→ Task item
Set down exactly the lines below between the line holding "między Kusicielkami a" and the line holding "zawsze zdobywa to, czego", inclusive; no other line belongs in the answer.

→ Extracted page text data
[Start of Attachment]

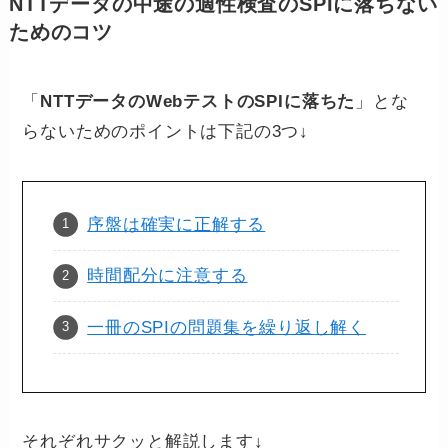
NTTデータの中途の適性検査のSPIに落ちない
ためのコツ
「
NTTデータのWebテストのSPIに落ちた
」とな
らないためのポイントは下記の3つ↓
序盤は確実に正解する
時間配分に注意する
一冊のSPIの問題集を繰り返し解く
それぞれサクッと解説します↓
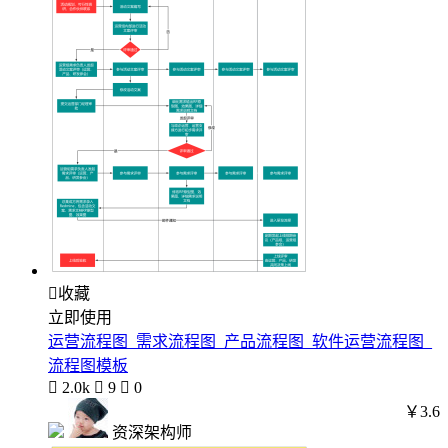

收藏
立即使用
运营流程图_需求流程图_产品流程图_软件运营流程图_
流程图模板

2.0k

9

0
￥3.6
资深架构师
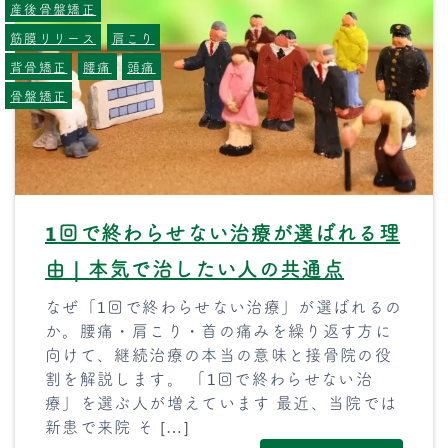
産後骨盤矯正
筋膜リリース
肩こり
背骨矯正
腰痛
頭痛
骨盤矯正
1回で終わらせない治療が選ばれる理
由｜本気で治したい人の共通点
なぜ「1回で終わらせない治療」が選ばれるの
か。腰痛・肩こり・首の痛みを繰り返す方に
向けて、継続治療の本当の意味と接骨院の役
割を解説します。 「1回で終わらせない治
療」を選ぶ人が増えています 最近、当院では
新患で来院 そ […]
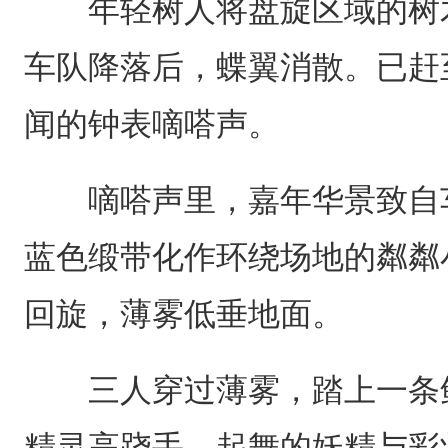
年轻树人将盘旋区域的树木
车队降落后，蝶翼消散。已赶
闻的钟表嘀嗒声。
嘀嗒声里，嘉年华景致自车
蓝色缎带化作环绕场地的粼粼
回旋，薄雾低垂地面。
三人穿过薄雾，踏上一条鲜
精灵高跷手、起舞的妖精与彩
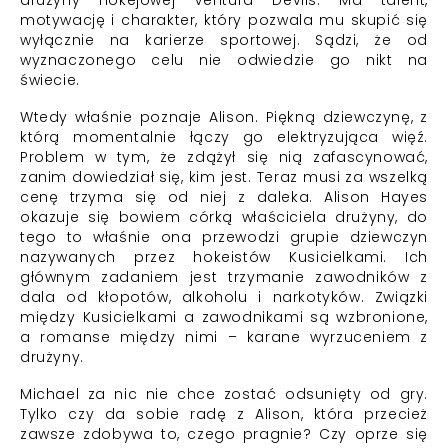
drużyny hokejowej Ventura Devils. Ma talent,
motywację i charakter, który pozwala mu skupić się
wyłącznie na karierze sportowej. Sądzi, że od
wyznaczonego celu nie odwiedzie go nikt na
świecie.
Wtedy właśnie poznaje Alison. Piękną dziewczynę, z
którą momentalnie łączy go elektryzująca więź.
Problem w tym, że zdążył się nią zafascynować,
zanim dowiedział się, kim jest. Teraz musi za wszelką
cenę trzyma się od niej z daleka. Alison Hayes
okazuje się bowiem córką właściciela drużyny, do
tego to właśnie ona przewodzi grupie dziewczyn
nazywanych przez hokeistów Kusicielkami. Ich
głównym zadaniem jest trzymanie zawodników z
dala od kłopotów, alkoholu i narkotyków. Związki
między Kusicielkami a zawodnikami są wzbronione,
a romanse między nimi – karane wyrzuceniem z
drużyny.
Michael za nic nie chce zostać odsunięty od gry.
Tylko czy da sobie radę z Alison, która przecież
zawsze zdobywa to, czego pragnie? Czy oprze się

[End of Attachment]
[Start of Attachment]

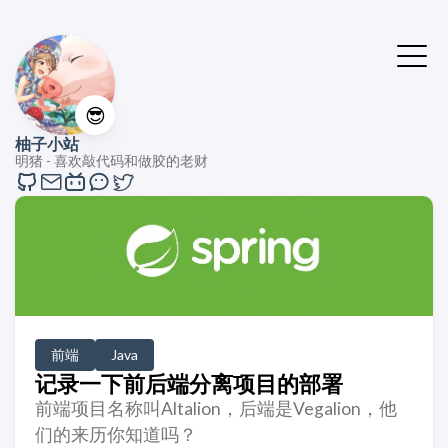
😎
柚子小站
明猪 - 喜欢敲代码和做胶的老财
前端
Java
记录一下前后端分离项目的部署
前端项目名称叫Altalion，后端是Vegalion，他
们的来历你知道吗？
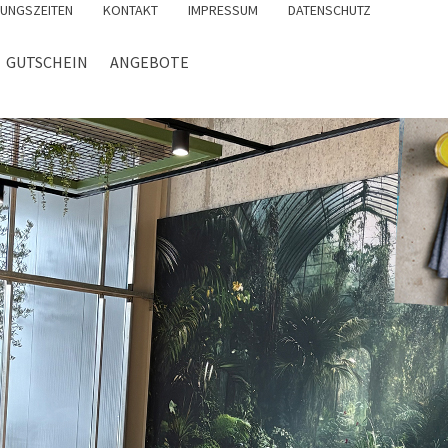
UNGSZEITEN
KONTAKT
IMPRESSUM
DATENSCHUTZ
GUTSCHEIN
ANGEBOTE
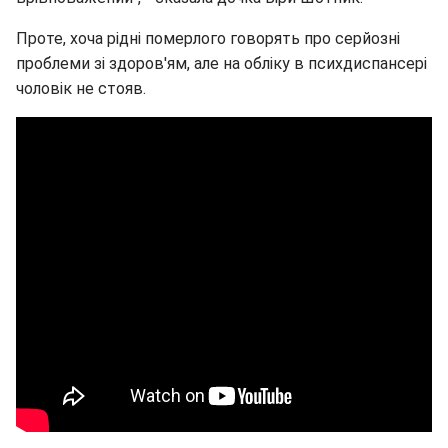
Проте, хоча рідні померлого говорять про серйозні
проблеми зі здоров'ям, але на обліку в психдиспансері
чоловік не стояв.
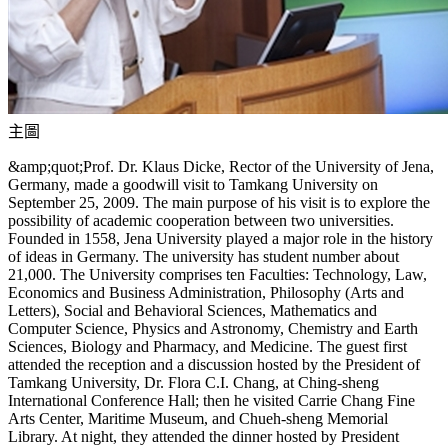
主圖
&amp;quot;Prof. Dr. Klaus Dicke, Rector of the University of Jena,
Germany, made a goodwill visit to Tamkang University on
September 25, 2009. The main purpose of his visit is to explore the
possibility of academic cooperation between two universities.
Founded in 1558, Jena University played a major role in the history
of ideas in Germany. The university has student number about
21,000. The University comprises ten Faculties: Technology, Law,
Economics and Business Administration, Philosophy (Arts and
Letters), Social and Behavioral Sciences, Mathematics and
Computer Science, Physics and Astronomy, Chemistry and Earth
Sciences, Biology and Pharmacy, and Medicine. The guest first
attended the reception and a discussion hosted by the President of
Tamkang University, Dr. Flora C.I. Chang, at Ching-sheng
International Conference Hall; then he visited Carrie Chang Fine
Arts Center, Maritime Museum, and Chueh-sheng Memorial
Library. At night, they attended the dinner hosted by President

[End of Attachment]

→ Solution to the problem
między Kusicielkami a zawodnikami są wzbronione,
a romanse między nimi – karane wyrzuceniem z
drużyny.
Michael za nic nie chce zostać odsunięty od gry.
Tylko czy da sobie radę z Alison, która przecież
zawsze zdobywa to, czego pragnie? Czy oprze się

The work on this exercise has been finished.